Cristina dell’Acqua: il mito e il teatro come isole di coerenza nella scuola
Cristina dell’Acqua è docente di latino e greco in un liceo milanese e autrice di numerosi saggi e contributi. Al Bullone racconta come la scuola sia una incredibile «isola di coerenza» attraverso cui educare i ragazzi all’attenzione a sé stesso e all’altro.

Secondo lo scienziato Ilya Prigogine «quando un sistema è lontano dall’equilibrio, piccole isole di coerenza in un mare di caos hanno la capacità di portare l’intero sistema a un ordine più elevato». La scuola può essere un’«isola di coerenza»?
«Certamente, anzi credo di poter identificare due isole di coerenza all’interno della mia esperienza nella scuola.
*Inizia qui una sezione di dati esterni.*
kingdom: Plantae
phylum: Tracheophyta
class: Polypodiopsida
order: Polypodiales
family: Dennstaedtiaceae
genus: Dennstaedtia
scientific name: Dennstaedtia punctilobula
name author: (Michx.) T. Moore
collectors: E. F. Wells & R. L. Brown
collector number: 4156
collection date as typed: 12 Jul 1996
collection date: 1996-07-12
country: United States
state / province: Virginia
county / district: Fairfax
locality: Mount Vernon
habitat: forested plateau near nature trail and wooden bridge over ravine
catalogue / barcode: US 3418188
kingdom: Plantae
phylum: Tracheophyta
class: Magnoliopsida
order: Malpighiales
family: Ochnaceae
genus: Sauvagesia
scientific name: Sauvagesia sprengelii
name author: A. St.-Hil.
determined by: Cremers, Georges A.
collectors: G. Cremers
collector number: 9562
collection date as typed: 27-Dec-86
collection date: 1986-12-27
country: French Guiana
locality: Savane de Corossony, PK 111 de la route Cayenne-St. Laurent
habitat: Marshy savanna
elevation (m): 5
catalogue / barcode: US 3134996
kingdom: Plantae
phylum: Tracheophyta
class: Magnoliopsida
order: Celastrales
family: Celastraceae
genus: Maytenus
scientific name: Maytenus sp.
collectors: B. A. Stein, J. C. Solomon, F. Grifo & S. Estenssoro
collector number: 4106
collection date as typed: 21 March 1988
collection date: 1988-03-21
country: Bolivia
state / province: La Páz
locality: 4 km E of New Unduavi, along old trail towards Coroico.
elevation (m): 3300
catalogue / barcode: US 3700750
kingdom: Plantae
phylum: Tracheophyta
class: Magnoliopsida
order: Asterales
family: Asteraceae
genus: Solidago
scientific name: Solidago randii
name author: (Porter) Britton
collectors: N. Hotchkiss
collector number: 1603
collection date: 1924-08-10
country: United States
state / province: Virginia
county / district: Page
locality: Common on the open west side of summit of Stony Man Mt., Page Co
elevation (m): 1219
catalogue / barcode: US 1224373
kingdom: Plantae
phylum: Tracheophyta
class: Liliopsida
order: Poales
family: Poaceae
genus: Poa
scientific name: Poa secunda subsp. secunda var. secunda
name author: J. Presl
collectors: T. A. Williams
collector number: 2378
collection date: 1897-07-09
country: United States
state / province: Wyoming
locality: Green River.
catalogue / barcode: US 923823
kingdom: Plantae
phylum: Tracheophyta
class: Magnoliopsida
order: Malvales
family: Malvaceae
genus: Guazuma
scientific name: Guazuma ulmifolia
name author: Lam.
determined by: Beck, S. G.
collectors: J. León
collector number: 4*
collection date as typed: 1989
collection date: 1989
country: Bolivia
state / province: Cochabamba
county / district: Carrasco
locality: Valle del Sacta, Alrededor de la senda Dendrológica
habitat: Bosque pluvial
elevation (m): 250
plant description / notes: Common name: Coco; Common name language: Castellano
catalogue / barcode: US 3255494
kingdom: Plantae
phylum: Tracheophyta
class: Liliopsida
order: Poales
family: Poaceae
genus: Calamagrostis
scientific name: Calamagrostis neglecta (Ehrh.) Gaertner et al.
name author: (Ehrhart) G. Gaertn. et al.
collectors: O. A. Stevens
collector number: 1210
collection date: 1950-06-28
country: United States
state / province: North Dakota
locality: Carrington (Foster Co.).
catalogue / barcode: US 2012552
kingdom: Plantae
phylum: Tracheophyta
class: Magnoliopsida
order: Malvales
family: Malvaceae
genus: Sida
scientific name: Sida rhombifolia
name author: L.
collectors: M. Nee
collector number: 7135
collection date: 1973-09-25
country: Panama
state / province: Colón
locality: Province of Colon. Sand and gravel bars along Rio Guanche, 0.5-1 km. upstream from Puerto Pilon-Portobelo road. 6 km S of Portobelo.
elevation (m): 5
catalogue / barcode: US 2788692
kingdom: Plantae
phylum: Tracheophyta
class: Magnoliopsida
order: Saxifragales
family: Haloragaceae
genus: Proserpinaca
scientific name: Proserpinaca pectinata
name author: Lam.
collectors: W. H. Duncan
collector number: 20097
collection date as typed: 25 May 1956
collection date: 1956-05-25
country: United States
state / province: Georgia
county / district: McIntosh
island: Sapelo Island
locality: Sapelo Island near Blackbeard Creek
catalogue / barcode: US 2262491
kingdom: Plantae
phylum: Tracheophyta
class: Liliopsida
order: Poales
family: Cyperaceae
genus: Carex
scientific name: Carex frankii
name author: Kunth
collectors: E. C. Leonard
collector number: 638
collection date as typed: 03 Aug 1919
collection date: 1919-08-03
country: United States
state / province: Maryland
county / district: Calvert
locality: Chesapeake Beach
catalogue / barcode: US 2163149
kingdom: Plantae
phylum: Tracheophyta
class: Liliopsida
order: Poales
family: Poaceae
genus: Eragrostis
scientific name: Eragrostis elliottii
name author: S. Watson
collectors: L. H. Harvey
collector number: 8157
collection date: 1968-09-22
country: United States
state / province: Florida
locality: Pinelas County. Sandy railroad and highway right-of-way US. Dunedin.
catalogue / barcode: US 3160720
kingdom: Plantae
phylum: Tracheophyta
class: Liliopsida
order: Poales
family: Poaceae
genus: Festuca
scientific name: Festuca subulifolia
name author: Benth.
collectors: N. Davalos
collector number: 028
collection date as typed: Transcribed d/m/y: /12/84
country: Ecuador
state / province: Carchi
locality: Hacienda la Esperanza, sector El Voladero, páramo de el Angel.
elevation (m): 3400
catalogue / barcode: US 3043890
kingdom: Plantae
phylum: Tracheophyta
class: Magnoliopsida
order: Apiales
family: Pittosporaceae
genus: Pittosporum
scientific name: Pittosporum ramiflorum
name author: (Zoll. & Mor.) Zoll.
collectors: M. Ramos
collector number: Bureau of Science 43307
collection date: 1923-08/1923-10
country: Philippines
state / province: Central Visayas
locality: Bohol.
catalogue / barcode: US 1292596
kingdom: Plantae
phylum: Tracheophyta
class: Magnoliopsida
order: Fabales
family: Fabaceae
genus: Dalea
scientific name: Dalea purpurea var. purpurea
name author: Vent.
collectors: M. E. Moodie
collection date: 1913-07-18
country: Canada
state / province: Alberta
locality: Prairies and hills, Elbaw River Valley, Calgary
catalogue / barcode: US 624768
La prima è un luogo, per così dire, mentale ed è il racconto dei miti, mentre la seconda sono i laboratori di teatro che vivo con i ragazzi durante la didattica del mattino».
Perché proprio questi due momenti sono isole di coerenza all’interno della più grande isola che è la scuola?
«Perché entrambe le esperienze favoriscono il dialogo, inteso sia come confronto sia come ascolto, aiutando i ragazzi a imparare a mettersi nei panni degli altri. In un contesto in cui non c’è la tendenza all’ascolto e al confronto, creare occasioni in cui un ragazzo riesce ad acquisire queste abilità è sicuramente un modo per educarlo ad essere a sua volta una piccola isola di coerenza».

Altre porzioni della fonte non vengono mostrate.